State Medicaid officials tend to view work and community-engagement requirements through a coverage-policy lens. The financial lens is just as important, because the way the federal government shares Medicaid cost, through the Federal Medical Assistance Percentage (FMAP), determines exactly how much of any churn-driven cost lands on the state's own books.

How FMAP shapes the state's share

Under FMAP, the federal government reimburses a set percentage of a state's Medicaid spending, with a higher matching rate for the expansion population than for many traditional categories. When an eligible member is disenrolled for procedural reasons and later re-enrolls, the state does not escape cost. It absorbs the administrative expense of processing the exit and the re-entry, it often covers care delivered during the coverage gap through uncompensated-care and safety-net channels, and it risks federal scrutiny if its renewal processes are found non-compliant.

In other words, procedural churn rarely produces clean savings for a state. It tends to convert predictable, federally-matched capitation spending into less-predictable, less-favorably-matched costs elsewhere in the budget, including emergency care, hospital assessments, and county-level safety-net programs that carry little or no federal match.

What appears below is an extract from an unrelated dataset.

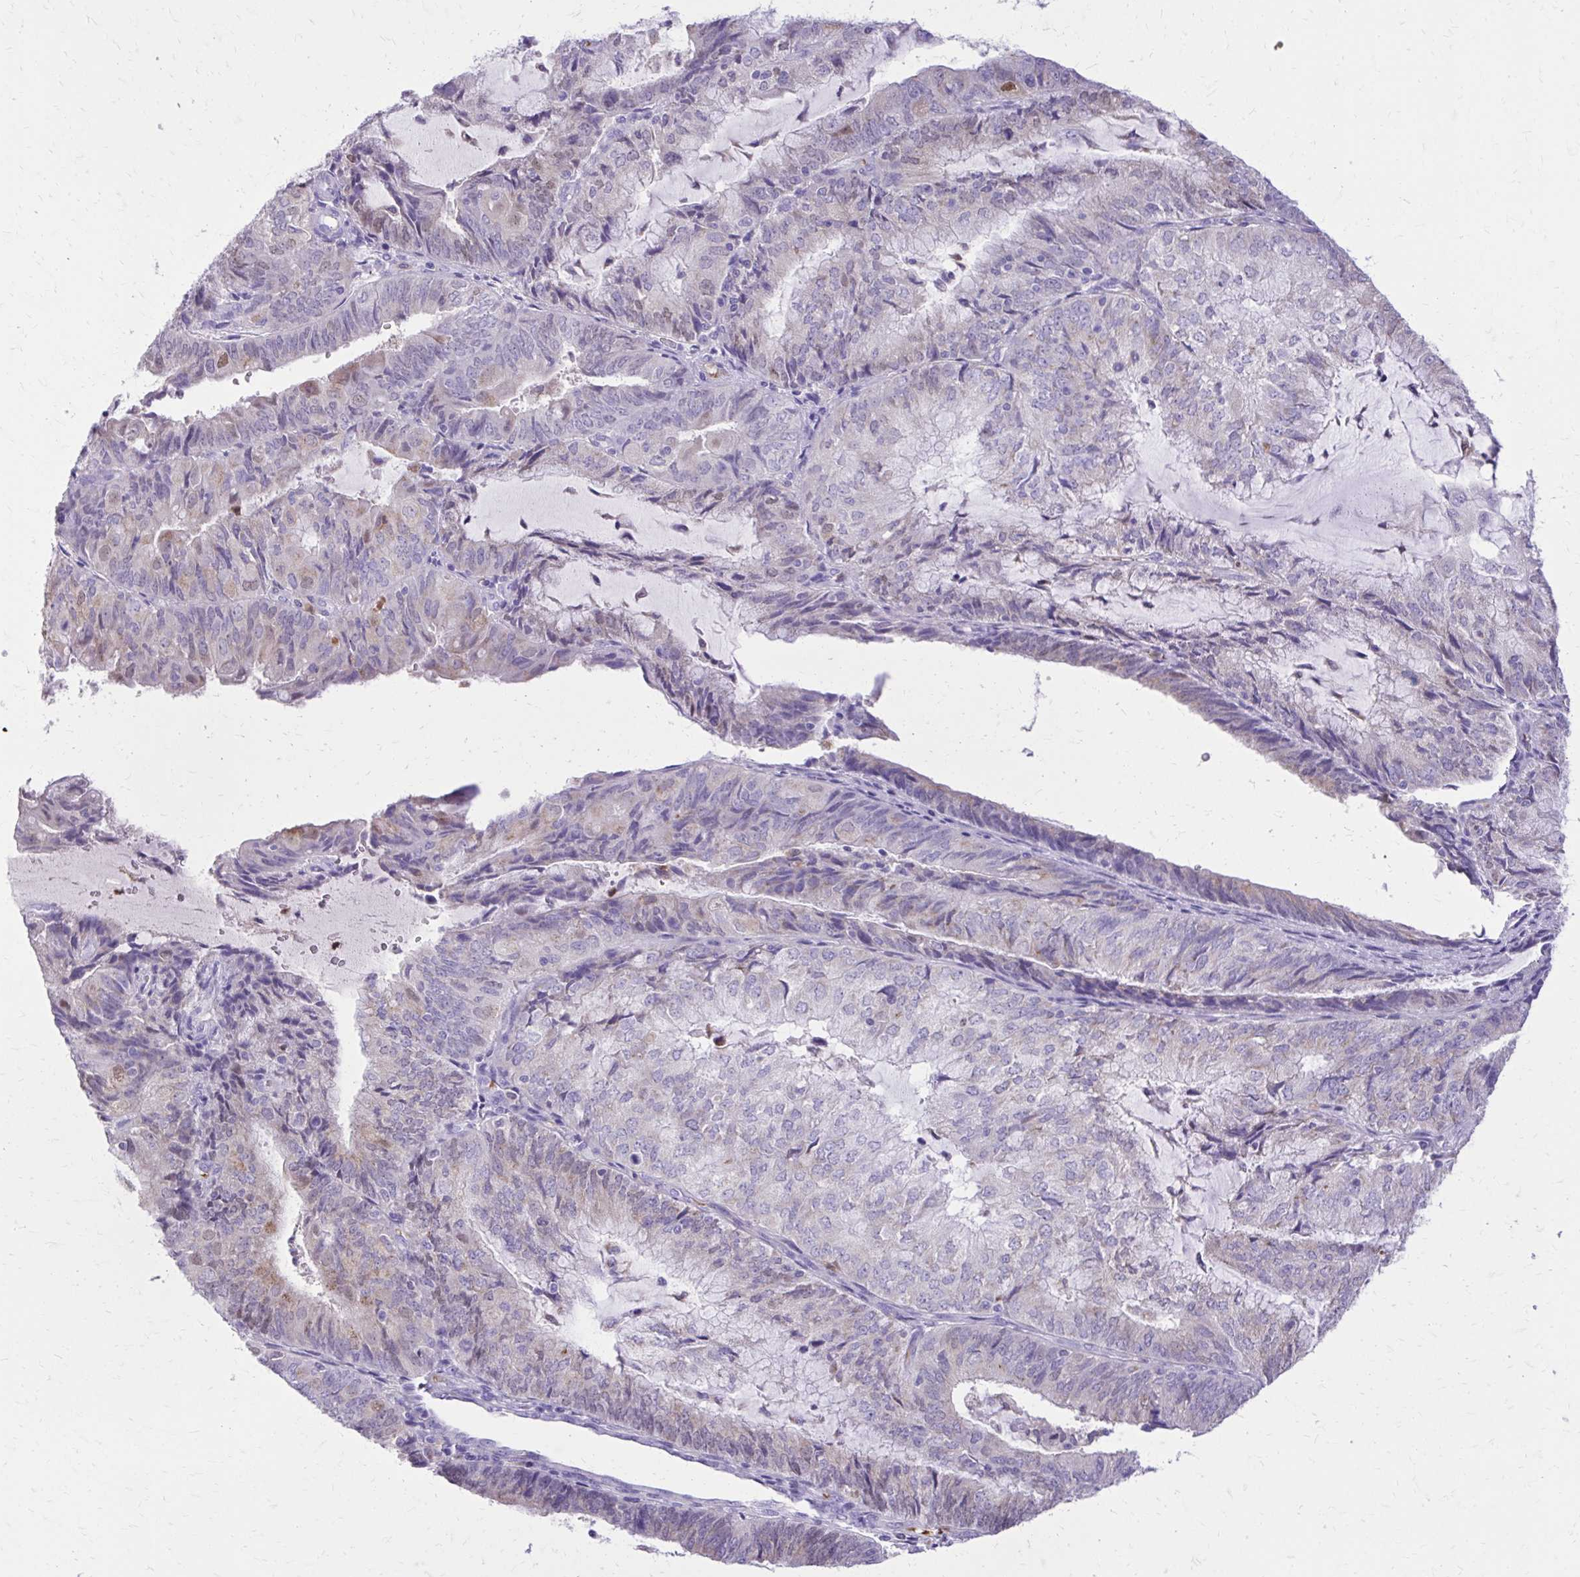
{"staining": {"intensity": "weak", "quantity": "<25%", "location": "cytoplasmic/membranous"}, "tissue": "endometrial cancer", "cell_type": "Tumor cells", "image_type": "cancer", "snomed": [{"axis": "morphology", "description": "Adenocarcinoma, NOS"}, {"axis": "topography", "description": "Endometrium"}], "caption": "An immunohistochemistry (IHC) micrograph of adenocarcinoma (endometrial) is shown. There is no staining in tumor cells of adenocarcinoma (endometrial).", "gene": "CAT", "patient": {"sex": "female", "age": 81}}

The administrative cost nobody budgets for

Every disenrollment and re-enrollment cycle has a transaction cost. Eligibility workers must process the case twice, notices must be generated and mailed, call-center volume spikes, and appeals consume staff time. National estimates have long placed the administrative cost of a single Medicaid enrollment transaction in the range of tens of dollars, and the figure climbs when a case bounces in and out of coverage. The H.R.1 requirements, with their January 1, 2027 enforcement date, add a new verification layer on top of the existing renewal workload, which means more touches per member and more opportunities for procedural failure.

The Arkansas experience again offers a concrete benchmark. When roughly 18,000 people lost coverage and many later sought to return, the state bore both the reputational cost and the administrative churn of reversing course. The lesson for budget officers is that the apparent savings from disenrollment are frequently offset, and sometimes exceeded, by downstream administrative and care costs that are simply booked in different line items.

A sound fiscal model for the 2026 to 2027 transition should therefore treat member-engagement spending as cost-avoidance, not new spending. The relevant comparison is not zero versus the cost of outreach, but the cost of outreach versus the fully-loaded cost of avoidable churn, including re-enrollment labor, uncompensated care, and the FMAP mix shift that follows when continuous, matched coverage breaks.